SCALABILITY ISSUES AFFECTING THE DESIGN OF A DENSE LINEAR ALGEBRA LIBRARY

Jack J. Dongarra
Department of Computer Science
University of Tennessee
107 Ayres Hall
Knoxville, TN 37996-1301
and
Mathematical Sciences Section
Oak Ridge National Laboratory
P. O. Box 2008, Bldg. 6012
Oak Ridge, TN 37831-6367
Robert A. van de Geijn
Department of Computer Sciences
University of Texas
Austin, TX 78712
David W. Walker
Mathematical Sciences Section
Oak Ridge National Laboratory
P. O. Box 2008, Bldg. 6012
Oak Ridge, TN 37831-6367

Abstract

This paper discusses the scalability of Cholesky, LU, and QR factorization routines on MIMD distributed memory concurrent computers. These routines form part of the ScaLAPACK mathematical software library that extends the widely-used LAPACK library to run efficiently on scalable concurrent computers.
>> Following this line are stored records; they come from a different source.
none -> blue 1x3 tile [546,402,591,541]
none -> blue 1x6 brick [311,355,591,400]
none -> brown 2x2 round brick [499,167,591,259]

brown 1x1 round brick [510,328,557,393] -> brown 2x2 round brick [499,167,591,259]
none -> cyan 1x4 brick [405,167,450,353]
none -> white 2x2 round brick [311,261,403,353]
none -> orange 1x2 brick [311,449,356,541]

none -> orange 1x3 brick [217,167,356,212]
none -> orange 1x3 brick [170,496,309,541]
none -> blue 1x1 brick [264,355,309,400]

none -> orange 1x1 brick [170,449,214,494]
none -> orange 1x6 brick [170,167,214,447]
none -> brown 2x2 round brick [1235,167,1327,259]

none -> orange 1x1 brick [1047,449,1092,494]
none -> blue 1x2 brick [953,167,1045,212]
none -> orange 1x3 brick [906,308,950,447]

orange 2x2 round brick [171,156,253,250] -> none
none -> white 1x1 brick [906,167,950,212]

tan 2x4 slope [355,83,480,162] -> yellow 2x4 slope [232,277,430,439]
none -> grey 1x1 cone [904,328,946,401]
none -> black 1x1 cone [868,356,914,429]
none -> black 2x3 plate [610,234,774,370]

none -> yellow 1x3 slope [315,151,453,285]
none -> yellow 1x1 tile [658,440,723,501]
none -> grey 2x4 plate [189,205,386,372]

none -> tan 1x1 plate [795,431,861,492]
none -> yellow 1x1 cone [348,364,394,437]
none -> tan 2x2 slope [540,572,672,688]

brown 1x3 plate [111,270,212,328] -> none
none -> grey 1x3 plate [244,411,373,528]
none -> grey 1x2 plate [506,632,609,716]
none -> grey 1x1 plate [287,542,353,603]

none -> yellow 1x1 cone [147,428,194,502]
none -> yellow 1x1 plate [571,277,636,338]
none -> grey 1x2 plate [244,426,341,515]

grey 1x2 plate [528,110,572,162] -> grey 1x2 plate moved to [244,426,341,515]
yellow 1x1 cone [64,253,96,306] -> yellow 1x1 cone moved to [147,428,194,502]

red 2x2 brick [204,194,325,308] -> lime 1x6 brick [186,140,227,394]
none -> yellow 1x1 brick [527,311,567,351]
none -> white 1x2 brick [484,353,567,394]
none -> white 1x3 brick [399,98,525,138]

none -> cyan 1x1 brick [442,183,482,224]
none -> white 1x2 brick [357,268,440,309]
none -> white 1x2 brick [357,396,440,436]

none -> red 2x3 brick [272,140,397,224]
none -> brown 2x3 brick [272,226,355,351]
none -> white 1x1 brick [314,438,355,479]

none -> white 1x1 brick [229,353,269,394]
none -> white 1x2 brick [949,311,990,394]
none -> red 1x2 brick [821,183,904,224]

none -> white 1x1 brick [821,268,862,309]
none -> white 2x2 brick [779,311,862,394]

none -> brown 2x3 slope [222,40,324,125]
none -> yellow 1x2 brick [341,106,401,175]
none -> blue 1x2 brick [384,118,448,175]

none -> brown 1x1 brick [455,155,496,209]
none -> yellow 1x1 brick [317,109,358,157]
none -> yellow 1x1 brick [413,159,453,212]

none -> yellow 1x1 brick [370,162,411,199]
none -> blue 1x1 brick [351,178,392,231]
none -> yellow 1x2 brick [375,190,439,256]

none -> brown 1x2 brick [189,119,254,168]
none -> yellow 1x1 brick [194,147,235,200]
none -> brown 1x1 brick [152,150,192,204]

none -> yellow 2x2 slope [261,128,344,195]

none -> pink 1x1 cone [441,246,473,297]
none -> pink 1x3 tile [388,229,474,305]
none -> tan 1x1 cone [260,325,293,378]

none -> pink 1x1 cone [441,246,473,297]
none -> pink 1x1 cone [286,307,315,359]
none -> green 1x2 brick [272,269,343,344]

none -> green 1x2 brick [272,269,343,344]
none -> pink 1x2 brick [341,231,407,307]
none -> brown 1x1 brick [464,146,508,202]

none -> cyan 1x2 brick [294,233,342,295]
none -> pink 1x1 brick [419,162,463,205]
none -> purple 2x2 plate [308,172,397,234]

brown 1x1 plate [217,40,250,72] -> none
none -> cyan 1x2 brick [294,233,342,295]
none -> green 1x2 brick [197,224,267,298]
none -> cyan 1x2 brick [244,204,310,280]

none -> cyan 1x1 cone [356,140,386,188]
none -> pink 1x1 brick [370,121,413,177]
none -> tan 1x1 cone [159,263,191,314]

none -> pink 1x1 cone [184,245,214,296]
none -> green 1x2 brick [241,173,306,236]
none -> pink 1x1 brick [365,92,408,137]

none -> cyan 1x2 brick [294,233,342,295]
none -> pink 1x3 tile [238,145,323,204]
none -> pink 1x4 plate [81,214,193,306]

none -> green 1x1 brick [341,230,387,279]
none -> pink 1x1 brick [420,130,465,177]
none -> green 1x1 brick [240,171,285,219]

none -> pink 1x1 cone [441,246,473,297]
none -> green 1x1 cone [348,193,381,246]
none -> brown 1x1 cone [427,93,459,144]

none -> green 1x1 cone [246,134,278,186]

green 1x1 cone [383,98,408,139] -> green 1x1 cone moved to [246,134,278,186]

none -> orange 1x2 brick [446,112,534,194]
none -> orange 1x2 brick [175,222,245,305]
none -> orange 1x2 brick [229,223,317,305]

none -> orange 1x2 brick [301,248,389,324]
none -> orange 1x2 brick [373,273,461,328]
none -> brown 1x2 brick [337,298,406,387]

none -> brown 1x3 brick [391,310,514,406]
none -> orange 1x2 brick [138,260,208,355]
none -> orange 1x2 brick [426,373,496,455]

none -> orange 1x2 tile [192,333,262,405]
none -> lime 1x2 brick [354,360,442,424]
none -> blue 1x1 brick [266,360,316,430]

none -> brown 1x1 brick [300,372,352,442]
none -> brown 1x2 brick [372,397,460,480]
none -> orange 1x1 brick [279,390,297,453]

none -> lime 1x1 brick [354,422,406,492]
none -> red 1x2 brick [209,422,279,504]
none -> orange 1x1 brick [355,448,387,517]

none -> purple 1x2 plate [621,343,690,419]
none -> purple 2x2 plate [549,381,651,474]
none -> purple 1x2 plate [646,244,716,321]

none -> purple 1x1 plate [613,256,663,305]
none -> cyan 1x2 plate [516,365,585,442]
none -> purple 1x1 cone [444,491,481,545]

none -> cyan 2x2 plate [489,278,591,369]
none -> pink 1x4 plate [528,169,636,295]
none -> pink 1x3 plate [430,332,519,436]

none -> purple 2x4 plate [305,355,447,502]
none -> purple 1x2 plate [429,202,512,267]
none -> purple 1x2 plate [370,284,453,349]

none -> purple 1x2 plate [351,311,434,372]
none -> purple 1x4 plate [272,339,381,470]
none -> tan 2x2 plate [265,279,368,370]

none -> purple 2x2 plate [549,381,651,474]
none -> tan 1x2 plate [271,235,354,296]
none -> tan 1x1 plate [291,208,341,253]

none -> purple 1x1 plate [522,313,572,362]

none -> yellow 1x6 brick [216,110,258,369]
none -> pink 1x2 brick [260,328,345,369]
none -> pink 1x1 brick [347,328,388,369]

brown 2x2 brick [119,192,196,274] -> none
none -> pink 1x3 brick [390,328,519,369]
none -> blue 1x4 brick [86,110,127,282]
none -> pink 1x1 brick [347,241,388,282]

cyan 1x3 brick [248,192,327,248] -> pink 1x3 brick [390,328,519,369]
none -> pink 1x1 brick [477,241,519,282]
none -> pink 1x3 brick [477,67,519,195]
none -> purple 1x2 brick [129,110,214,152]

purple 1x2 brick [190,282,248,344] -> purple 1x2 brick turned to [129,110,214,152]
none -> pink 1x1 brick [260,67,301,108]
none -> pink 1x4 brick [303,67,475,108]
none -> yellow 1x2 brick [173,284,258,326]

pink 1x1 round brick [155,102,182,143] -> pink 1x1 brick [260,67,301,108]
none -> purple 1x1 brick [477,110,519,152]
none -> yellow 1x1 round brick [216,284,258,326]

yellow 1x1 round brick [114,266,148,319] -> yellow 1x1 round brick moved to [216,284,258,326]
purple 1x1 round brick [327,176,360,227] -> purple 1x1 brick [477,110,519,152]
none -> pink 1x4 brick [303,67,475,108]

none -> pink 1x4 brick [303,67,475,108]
To ensure good scalability and performance, the ScaLAPACK routines are based on block-partitioned algorithms that reduce the frequency of data movement between different levels of the memory hierarchy, and particularly between processors. The block cyclic data distribution, that is used in all three factorization algorithms, is described. An outline of the sequential and parallel block-partitioned algorithms is given. Approximate models of algorithms' performance are presented to indicate which factors in the design of the algorithm have an impact upon scalability. These models are compared with timings results on a 128-node Intel iPSC/860 hypercube. It is shown that the routines are highly scalable on this machine for problems that occupy more than about 25\% of the memory on each processor, and that the measured timings are consistent with the performance model. The contribution of this paper goes beyond reporting our experience: our implementations are available in the public domain.

Jack Dongarra, Robert van de Geijn, and David Walker, ``Scalability Issues Affecting the Design of a Dense Linear Algebra Library,'' Special Issue on Scalability of Parallel Algorithms, Journal of Parallel and Distributed Computing , Vol. 22, No. 3, Sept. 1994.